Executive Gifts - A Food Hamper to Remember
19.May, 2009
As a virtual p.a. clients often ask me to source executive gifts for their clients. It can be a fairly hard task given that you don’t necessarily know your client or your client’s client very well. This is where I find a food Hamper can come across as a very thoughtful gift if you tailor it to your clients likes and dislikes as well as their clients likes and dislikes.
What you need to do is to compare your client’s personal profile, their business profile and their client’s profile so that you can generate a list of options for your client’s approval. Two important things to bear in mind before you start and whilst your task is in progress:
- Your cultural gift ideas may differ to those of your clients or the client’s client. You have to do your research really carefully because it is your client’s reputation that is at stake.
- If your client’s client works for a large corporation you need to check out their guidelines for corporate gifts. You should also check out any local, state or national laws covering such gifts.
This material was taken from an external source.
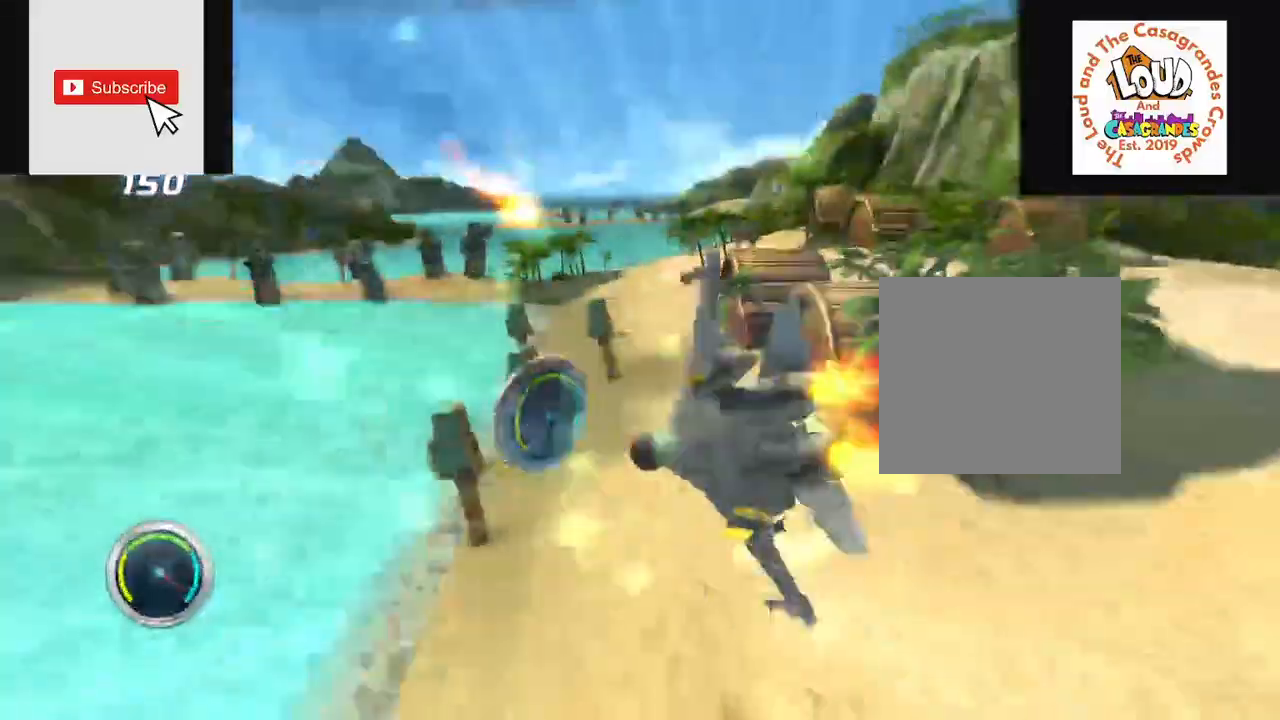
{"buttons": ["R2"], "left_stick": "up-right", "right_stick": "center", "events": [[100, "right_stick", "center"], [200, "left_stick", "right"], [417, "left_stick", "up-right"]]}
Keeping the above information in mind here are some tactics that you can employ to match the food hamper to the client’s client:
- Complete your standard client questionnaire form for the client’s client by carrying out some research; question your client, search on the internet, through local Chambers of Commerce and through the local business pages. If you are able, to you could even call the p.a. for the client’s client and make some tactful enquiries. This should help you identify some of their interests.
- Determine what sort of impression your client is trying to achieve i.e. casual, professional, chummy.
Once you have a completed profile you can start to make some educated guesses about the type of food hamper to send. As in all business transactions quality and a personal and professional touch is key. The gifts that you source must be of high quality and they must be appropriate to the person that is going to receive it e.g. do not send alcohol to someone that doesn’t drink, do not assume that because they are in business they play golf, make sure that the food hamper is Halal or Kosher where necessary.
Once you have a shortlist of food hampers, send the options for your suggested gifts to your client for final approval. At this point you should discuss the presentation and delivery method ensuring that these options are as personal as possible and culturally appropriate.
This should get you through this thorny topic and ease some of the anxiety that can form whilst trying to complete this type of task.